В свой следующий, уже без соавторства с директором, путеводитель 1947 г. Гордин внес фрагмент, навеянный, как нам показалось, прочитанными им перед войной записями Варвары Васильевны: «Велик был интерес к "пушкинскому уголку" среди передового русского общества. Сюда приезжали и работали здесь многие известные писатели, художники, ученые. Летом 1914 г. Михайловское посетила группа артистов Московского Художественного театра. Однако полное отсутствие государственной заботы о пушкинских памятниках и недоступность широким народным массам обрекали их на жалкое существование, чрезвычайно ограничивали их значение» [17, с. 9].

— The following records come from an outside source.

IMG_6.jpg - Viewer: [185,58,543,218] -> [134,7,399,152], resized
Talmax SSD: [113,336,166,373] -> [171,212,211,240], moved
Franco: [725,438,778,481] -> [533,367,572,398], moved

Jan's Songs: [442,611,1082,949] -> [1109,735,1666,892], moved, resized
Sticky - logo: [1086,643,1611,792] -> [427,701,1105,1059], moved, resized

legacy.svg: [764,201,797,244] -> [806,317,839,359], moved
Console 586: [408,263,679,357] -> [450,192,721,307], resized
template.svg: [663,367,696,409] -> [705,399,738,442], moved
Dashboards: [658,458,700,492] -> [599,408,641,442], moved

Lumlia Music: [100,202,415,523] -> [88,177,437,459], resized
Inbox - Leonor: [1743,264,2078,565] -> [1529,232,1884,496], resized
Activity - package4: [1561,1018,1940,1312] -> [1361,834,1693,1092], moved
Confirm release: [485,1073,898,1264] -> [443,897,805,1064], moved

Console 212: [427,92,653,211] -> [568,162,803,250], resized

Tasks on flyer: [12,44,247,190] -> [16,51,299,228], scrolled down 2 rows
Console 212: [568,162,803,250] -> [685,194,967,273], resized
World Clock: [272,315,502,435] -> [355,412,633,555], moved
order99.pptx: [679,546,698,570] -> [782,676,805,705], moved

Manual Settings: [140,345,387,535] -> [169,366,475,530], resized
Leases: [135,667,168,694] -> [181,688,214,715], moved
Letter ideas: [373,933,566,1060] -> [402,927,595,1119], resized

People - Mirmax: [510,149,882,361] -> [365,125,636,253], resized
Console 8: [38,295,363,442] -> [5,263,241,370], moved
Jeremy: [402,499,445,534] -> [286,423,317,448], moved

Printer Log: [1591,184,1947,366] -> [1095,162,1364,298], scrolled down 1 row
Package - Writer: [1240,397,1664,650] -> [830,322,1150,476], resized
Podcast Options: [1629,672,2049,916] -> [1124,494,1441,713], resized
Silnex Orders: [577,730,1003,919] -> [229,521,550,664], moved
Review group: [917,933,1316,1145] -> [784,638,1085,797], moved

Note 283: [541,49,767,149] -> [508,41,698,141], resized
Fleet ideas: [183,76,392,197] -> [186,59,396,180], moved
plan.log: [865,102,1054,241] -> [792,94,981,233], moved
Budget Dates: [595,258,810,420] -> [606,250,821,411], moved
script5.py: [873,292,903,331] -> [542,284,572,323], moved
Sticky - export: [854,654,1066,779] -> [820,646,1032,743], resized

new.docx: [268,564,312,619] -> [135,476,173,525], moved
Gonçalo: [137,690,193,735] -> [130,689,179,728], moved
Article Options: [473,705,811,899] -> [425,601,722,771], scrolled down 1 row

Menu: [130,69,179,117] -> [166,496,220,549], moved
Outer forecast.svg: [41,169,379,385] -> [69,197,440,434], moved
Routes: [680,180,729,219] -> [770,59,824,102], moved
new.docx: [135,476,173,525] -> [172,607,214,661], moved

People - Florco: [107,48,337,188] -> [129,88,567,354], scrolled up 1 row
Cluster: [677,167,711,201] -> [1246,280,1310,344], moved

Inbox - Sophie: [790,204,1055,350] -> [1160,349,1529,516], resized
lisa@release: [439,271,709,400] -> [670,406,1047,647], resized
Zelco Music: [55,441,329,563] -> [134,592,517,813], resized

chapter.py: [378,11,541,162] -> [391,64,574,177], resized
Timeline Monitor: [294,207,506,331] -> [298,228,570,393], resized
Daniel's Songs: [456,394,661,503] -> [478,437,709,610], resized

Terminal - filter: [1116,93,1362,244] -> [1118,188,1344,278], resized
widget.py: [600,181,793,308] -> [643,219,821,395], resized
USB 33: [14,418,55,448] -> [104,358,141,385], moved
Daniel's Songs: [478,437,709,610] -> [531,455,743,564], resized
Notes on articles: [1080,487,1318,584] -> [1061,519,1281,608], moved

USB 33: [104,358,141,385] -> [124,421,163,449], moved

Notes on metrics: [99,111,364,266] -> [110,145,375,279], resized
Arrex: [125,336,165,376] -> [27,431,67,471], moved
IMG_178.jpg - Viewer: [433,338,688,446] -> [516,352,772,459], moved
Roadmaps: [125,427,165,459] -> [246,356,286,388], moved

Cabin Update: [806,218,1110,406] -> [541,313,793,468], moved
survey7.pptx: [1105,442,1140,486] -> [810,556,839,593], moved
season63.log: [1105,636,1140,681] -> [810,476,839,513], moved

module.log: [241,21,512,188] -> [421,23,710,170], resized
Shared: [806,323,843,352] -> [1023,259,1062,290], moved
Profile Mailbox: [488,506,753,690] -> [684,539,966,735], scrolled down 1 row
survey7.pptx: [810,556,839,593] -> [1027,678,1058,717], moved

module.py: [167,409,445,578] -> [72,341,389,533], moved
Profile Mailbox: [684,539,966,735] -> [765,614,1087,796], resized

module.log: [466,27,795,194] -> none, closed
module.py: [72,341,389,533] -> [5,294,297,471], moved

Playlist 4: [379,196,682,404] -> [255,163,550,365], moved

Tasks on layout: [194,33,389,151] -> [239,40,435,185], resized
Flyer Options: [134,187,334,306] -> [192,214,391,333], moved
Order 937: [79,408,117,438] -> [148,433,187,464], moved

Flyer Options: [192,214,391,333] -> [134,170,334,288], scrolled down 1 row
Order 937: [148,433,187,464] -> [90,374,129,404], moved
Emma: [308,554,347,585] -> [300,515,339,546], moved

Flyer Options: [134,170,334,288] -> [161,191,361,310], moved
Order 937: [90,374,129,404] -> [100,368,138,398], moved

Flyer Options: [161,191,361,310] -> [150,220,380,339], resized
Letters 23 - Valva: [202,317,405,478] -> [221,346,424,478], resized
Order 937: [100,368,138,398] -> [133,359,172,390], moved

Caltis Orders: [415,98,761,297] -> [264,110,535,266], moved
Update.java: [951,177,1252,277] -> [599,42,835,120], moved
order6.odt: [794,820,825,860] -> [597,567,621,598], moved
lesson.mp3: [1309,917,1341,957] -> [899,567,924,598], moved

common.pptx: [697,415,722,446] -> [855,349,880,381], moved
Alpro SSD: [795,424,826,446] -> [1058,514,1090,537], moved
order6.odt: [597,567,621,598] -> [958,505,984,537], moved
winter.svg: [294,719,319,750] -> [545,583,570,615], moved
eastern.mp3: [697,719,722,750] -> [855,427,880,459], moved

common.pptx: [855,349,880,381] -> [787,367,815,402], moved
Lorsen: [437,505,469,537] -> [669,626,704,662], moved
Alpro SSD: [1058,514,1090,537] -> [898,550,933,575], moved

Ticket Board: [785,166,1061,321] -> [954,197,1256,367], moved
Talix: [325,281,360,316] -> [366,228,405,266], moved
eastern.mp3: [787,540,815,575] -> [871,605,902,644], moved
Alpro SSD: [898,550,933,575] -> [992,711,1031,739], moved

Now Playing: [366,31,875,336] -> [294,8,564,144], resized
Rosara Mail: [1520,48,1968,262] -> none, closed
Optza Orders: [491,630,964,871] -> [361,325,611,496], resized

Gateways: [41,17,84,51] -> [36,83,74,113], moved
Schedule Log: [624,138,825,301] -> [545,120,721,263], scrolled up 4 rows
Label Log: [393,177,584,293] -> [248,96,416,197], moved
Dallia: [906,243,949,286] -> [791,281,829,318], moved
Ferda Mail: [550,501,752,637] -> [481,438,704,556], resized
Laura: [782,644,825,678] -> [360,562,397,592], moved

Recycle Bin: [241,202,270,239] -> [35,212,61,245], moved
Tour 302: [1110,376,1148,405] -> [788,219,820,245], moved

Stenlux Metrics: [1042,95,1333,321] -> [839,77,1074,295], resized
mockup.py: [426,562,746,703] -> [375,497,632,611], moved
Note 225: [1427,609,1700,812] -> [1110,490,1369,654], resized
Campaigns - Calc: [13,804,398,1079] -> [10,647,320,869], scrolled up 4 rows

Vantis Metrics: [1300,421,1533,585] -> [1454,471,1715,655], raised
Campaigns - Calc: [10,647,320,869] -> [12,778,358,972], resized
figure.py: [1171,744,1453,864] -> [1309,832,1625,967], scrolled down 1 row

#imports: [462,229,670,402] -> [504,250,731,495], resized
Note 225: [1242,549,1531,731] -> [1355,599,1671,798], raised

«Известные писатели, художники, ученые» — обо всех них упоминала Тимофеева: философ Н. О. Лосский, вел.кн. Мария Павловна (младшая), журналистка М. А. Новикова-Каллаш, граф П. С. Шереметев, автор книги «Опочка и Опочецкий уезд» Л. И. Софийский, художник В. В. Мешков. Особенно подробно и ярко описан у нее приезд в Михайловское в мае 1914 г. «московских художественников»23: О. Л. Книппер-Чеховой, Н. О. Массалитинова В. Л. Мчеделова, К. К. Алексеевой-Станиславской [39, л. 99-106].
Выводы Гордина относительно недостаточной поддержки со стороны государства и «жалкого» существования музея в предреволюционные годы также близки тональности высказываний Тимофеевой, сетовавшей на самоуправство местных «князьков», использовавших Михайловское для утех и развлечений. Напрямую упомянуть о рукописи как источнике этих сведений Гордин не решился.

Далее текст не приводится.